_Questions:_
[A] Decide whether each statement agrees with the excerpt about Ian Blurton, answering yes or no and quoting the words of the excerpt that settle it.
(i) Ian Blurton is based in Toronto.
(ii) The writer calls for a return to a time when art was different.
(iii) The album about to be released with Ian Blurton’s Future Now is its first.
[B] Answer these questions from the excerpt about Ian Blurton.
(i) According to the excerpt, what is authenticity regularly judged by?
(ii) What does the writer call Ian Blurton in the first sentence?
(iii) Under what name is the upcoming album being released?
[C] Extend the excerpt about Ian Blurton, picking up after its final sentence.

_Excerpt:_
In a world and a time of antiheroes, Ian Blurton is a hero. Where so much of the art that surrounds us on a day-to-day, be it commercial creative work on television, movies, videogames, music videos, and so on, or the literature and fine arts we as humans engage with, authenticity is regularly judged by the darkness of a work, the ‘grittiness’ factor that makes things that are difficult, challenging or traumatizing feel truer to life than those that aren’t. I’m not saying this is right or wrong, and I’m not calling for a change or a reversion back to some false ideal of a time when it was different. No. All I’m saying is that Ian Blurton, based in Toronto and on the cusp of releasing the second album with Ian Blurton’s Future Now, is a hero.

_Dataset records:_
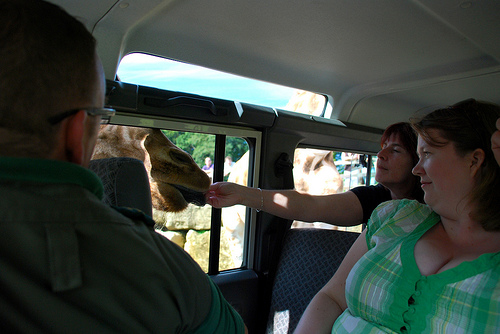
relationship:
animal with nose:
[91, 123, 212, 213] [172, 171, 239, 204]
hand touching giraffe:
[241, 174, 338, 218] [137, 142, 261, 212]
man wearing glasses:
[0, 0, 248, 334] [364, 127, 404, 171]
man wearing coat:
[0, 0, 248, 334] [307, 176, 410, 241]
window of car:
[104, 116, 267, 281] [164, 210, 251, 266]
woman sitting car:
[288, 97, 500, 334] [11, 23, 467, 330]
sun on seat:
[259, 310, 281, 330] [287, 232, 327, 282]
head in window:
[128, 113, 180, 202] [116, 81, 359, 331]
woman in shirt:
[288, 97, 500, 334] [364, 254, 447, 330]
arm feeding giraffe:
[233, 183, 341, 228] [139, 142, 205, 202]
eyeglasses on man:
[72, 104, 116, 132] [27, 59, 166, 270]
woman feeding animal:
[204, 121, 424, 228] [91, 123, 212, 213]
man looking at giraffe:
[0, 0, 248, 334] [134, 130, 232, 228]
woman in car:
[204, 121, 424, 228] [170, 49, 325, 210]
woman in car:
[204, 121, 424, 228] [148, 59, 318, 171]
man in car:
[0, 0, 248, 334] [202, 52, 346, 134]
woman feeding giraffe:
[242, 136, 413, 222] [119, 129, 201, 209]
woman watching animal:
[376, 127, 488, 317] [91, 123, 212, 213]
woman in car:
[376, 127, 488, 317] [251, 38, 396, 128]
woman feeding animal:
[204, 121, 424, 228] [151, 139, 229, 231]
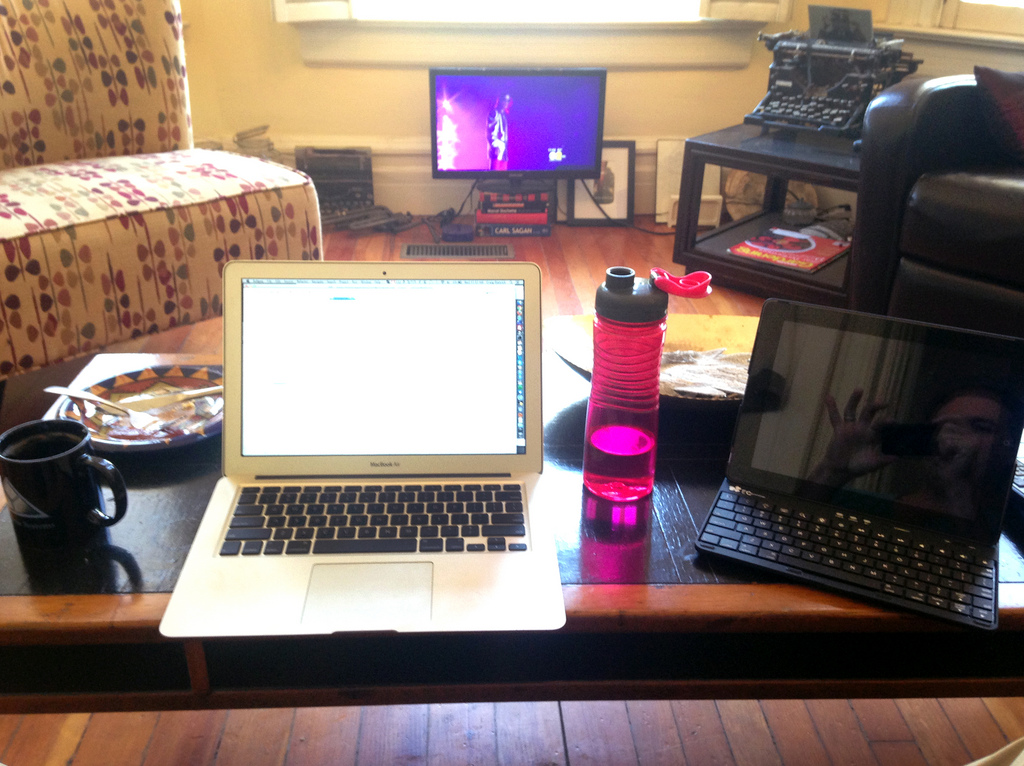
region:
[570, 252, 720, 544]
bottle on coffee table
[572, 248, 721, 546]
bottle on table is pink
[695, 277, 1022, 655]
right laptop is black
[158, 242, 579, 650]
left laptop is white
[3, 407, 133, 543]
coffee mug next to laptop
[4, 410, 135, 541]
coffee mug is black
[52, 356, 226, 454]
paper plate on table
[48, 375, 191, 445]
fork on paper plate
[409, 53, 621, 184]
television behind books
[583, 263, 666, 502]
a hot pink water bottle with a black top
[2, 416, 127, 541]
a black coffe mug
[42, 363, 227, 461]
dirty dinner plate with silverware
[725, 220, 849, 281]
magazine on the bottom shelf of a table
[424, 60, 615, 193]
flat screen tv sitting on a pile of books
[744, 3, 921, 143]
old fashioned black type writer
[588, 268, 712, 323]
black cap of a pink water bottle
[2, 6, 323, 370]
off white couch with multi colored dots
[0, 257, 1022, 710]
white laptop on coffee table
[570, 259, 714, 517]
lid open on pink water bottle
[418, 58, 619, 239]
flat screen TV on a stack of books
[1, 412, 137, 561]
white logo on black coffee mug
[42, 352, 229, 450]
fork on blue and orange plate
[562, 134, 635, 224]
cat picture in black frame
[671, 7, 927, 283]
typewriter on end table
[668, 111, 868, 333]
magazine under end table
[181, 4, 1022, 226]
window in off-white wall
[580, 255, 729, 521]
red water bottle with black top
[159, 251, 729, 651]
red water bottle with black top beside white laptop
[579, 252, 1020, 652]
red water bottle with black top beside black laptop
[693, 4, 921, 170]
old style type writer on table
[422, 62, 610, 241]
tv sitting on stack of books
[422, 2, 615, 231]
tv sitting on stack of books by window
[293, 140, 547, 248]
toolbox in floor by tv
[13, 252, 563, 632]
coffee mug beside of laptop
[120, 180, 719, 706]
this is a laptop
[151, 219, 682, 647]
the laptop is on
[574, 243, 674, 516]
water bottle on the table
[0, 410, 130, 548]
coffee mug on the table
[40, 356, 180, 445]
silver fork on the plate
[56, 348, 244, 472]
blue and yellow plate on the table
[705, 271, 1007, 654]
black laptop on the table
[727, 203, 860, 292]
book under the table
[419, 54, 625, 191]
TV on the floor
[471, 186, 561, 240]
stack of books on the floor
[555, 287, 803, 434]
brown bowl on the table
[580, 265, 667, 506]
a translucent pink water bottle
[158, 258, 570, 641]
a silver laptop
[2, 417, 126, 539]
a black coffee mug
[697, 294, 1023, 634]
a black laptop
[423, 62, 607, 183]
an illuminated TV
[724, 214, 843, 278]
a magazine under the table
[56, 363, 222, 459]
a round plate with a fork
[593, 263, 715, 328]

_Numbered responses:_
[A]
(i) Yes: "based in Toronto"
(ii) No: "I’m not calling for a change or a reversion back to some false ideal of a time when it was different"
(iii) No: "on the cusp of releasing the second album with Ian Blurton’s Future Now"

[B]
(i) The darkness of a work, the ‘grittiness’ factor
(ii) A hero
(iii) Ian Blurton’s Future Now

[C]
This is because, where so many others are not, Blurton is willing to take the risk of creating something fresh that diverts from the expectations of its own era. Something that is neither fluff to be tossed off when done, nor saccharine in its sweeter aspects, nor void of substance or message because it isn’t violent or dark or depressing. Second Skin is the sophomore long-player from this incarnation of Blurton‘s long-established persona behind 2019’s Signals Through the Flames (review here), a sweaty-summer-sun collection of nine songs playing out across 44 minutes of brazen heavy rock informed by classic metal riffs — Judas Priest, Iron Maiden, ’80s-style dual-guitar grandiosity between Blurton (also vocals, keys, production) and Aaron Goldstein — and an abiding classic groove channeled through bassist/vocalist Anna Ruddick (City and Colour) and drummer/vocalist Glenn Milchem (also Blue Rodeo).
Blurton‘s storied history as an artist and producer — working in bands like Public Animal, Cowboy Junkies, and so on, as well as being who in Toronto you want to record your heavy rock album, as demonstrated through records by Electric Magma, Cursed, Blood Ceremony and many, many others — is on display in the songwriting and performance here. But the truth is that even if you have no idea who he is or what he’s done in his career going back nearly four decades, the barriers to entry on Second Skin are nil. It could not be easier to get on board.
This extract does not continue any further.